The case for a $3n \times 3n$ square can be solved nicely by using a simple colouring/invariance argument: colour the squares of the infinite chessboard with 3 colours $(a,b,c)$ such that you have a bottom-left-to-top-right diagonal of colour $a$ next to a bottom-left-to-top-right diagonal of colour $b$ next a bottom-left-to-top-right diagonal of colour $c$ and so on. Now let the total number of pieces on squares coloured with colour $a$ be $A$; define $B,C$ similarly. Now any move keeps the parities of $A-B, B-C, C-A$ the same: e.g. if you move from a square of colour $a$ to one of colour $c$ then $A$ goes to $A-1$, $B$ goes to $B-1$ and $C$ goes to $C+1$ and so $A-B$ stays the same while $B-C$ decrease by $2$ and $C-A$ increases by $2$. At the start the values of $A-B, B-C, C-A$ are all $0$ (there are the same number of pieces $(=3n^2)$ on each type of square). While in the configuration we are trying to get to, two of $A-B, B-C, C-A$ are odd. So the configuration can't be reached.

● **Work request 1**
Count the lines in the rows that contain the word "yield", with case counting, and give only the number.
The text and the rows were taken from unrelated sources.

● **Given information**
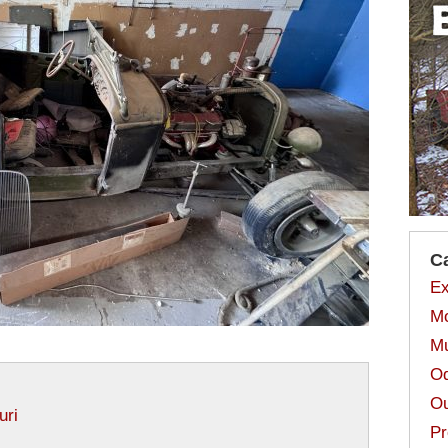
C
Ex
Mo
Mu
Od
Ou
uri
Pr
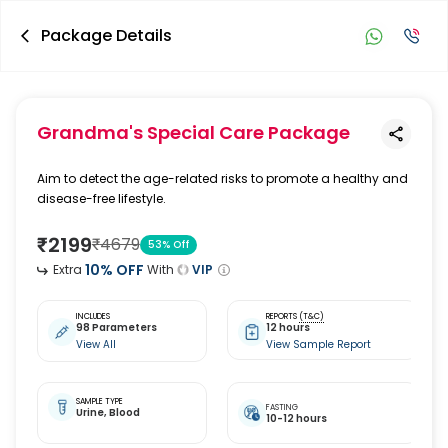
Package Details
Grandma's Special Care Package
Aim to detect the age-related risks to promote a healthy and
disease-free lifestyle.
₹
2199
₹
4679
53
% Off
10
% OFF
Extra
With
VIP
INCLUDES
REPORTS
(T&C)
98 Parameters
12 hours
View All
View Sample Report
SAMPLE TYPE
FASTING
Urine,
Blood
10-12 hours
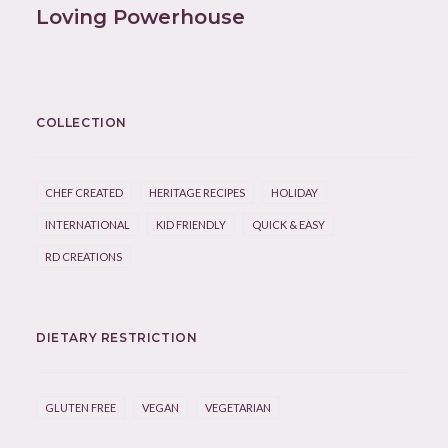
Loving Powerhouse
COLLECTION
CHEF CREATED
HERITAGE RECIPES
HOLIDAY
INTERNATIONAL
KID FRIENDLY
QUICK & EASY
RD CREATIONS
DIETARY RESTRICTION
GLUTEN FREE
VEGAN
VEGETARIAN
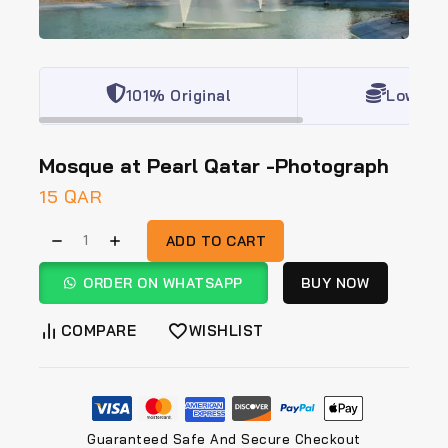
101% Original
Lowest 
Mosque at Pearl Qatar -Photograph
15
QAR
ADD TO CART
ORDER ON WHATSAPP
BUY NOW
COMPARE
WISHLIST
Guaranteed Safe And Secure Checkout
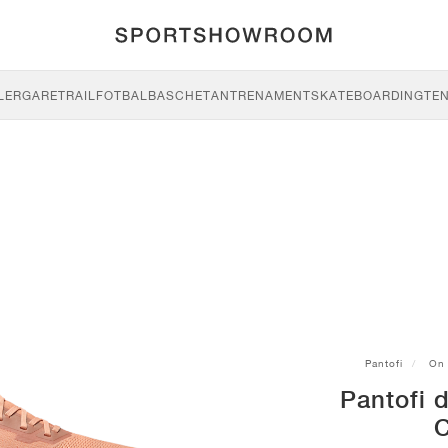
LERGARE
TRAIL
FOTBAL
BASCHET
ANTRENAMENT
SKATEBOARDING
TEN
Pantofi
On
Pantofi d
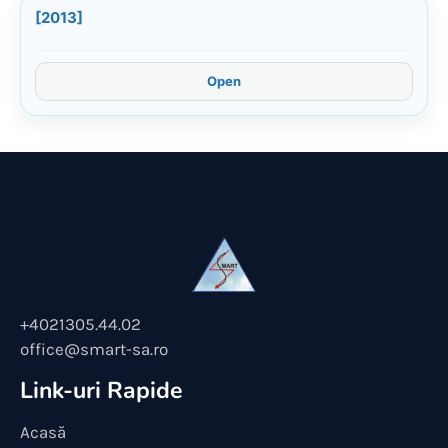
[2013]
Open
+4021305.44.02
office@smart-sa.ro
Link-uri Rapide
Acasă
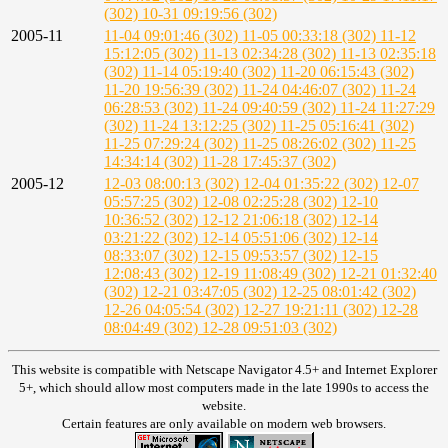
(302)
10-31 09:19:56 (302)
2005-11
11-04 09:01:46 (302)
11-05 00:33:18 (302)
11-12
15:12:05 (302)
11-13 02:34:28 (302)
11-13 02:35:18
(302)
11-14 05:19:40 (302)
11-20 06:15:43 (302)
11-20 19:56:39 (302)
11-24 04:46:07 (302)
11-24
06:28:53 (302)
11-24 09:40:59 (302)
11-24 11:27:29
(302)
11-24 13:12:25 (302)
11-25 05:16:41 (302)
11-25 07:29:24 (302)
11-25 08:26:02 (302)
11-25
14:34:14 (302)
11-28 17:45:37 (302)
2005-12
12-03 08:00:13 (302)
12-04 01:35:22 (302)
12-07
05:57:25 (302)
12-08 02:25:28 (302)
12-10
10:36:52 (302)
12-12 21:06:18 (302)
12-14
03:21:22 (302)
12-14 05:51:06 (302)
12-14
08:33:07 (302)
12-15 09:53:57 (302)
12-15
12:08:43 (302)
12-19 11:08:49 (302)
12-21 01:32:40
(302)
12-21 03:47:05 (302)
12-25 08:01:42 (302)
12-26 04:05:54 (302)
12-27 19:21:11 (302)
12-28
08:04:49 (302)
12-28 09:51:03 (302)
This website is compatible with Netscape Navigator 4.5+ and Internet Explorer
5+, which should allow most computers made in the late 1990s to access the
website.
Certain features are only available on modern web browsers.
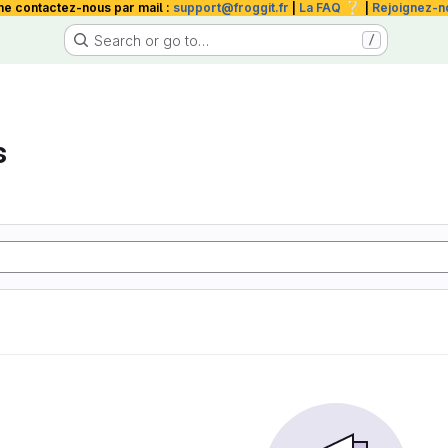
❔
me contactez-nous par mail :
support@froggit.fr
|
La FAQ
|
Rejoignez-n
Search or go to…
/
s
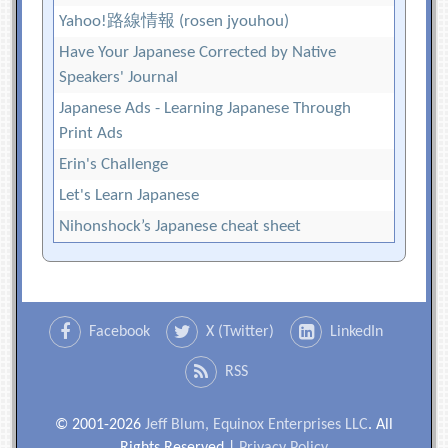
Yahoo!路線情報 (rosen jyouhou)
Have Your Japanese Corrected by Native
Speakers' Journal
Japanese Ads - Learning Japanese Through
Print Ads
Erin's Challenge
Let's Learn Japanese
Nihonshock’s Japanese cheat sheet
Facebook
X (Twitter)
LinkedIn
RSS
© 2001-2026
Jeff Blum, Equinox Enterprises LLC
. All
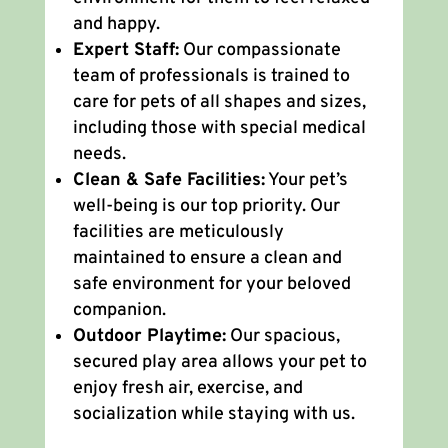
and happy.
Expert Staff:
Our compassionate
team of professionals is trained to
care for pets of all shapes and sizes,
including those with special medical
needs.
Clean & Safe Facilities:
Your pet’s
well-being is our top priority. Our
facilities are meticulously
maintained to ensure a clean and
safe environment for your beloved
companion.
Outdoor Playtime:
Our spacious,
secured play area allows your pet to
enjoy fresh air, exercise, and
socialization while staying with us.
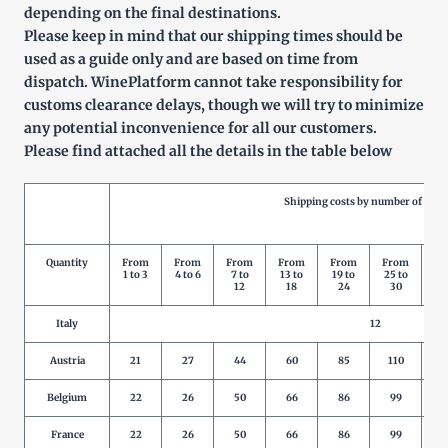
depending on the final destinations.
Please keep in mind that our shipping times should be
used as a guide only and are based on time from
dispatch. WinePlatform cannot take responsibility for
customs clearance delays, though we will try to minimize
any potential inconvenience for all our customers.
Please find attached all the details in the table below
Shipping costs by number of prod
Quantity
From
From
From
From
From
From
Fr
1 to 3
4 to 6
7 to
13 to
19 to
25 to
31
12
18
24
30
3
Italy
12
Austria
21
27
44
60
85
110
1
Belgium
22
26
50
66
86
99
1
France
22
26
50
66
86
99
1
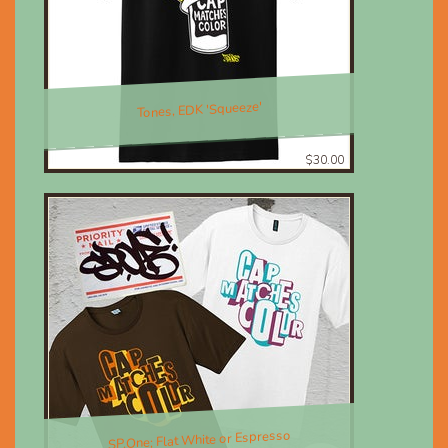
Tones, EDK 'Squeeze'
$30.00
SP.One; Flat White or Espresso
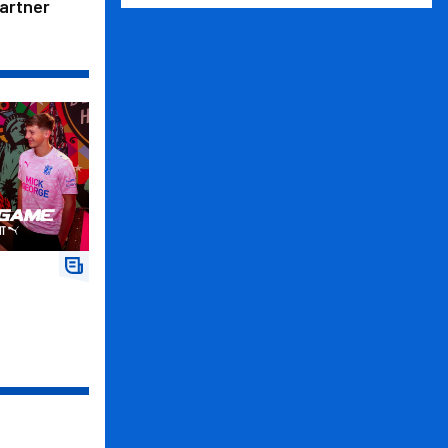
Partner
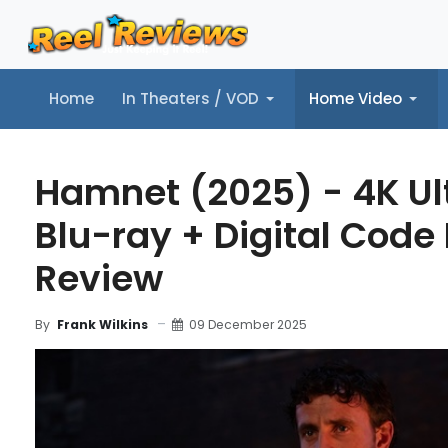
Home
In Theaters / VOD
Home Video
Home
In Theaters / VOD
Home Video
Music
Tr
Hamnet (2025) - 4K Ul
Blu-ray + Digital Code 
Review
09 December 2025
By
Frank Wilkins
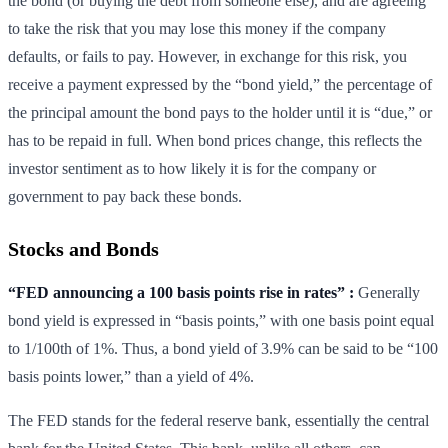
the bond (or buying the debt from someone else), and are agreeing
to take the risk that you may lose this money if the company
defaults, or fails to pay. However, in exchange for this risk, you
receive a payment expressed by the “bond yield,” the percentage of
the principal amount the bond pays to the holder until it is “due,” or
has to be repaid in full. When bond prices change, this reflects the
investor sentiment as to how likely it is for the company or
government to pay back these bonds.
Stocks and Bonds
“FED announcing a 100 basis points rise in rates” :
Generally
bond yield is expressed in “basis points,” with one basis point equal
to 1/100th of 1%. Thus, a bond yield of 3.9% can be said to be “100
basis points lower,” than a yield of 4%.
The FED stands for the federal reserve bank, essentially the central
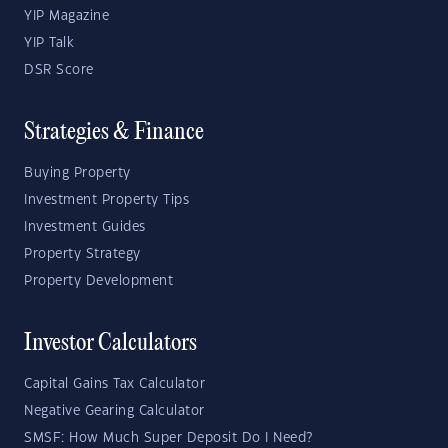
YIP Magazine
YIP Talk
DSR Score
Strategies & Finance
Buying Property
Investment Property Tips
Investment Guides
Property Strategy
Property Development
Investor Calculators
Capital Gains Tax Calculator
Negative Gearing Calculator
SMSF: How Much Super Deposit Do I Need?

● **Work request 2**
Copy the whole chessboard coloring argument above without changing anything.

● **Exercise response 1**
4

● **Exercise response 2**
The case for a $3n \times 3n$ square can be solved nicely by using a simple colouring/invariance argument: colour the squares of the infinite chessboard with 3 colours $(a,b,c)$ such that you have a bottom-left-to-top-right diagonal of colour $a$ next to a bottom-left-to-top-right diagonal of colour $b$ next a bottom-left-to-top-right diagonal of colour $c$ and so on. Now let the total number of pieces on squares coloured with colour $a$ be $A$; define $B,C$ similarly. Now any move keeps the parities of $A-B, B-C, C-A$ the same: e.g. if you move from a square of colour $a$ to one of colour $c$ then $A$ goes to $A-1$, $B$ goes to $B-1$ and $C$ goes to $C+1$ and so $A-B$ stays the same while $B-C$ decrease by $2$ and $C-A$ increases by $2$. At the start the values of $A-B, B-C, C-A$ are all $0$ (there are the same number of pieces $(=3n^2)$ on each type of square). While in the configuration we are trying to get to, two of $A-B, B-C, C-A$ are odd. So the configuration can't be reached.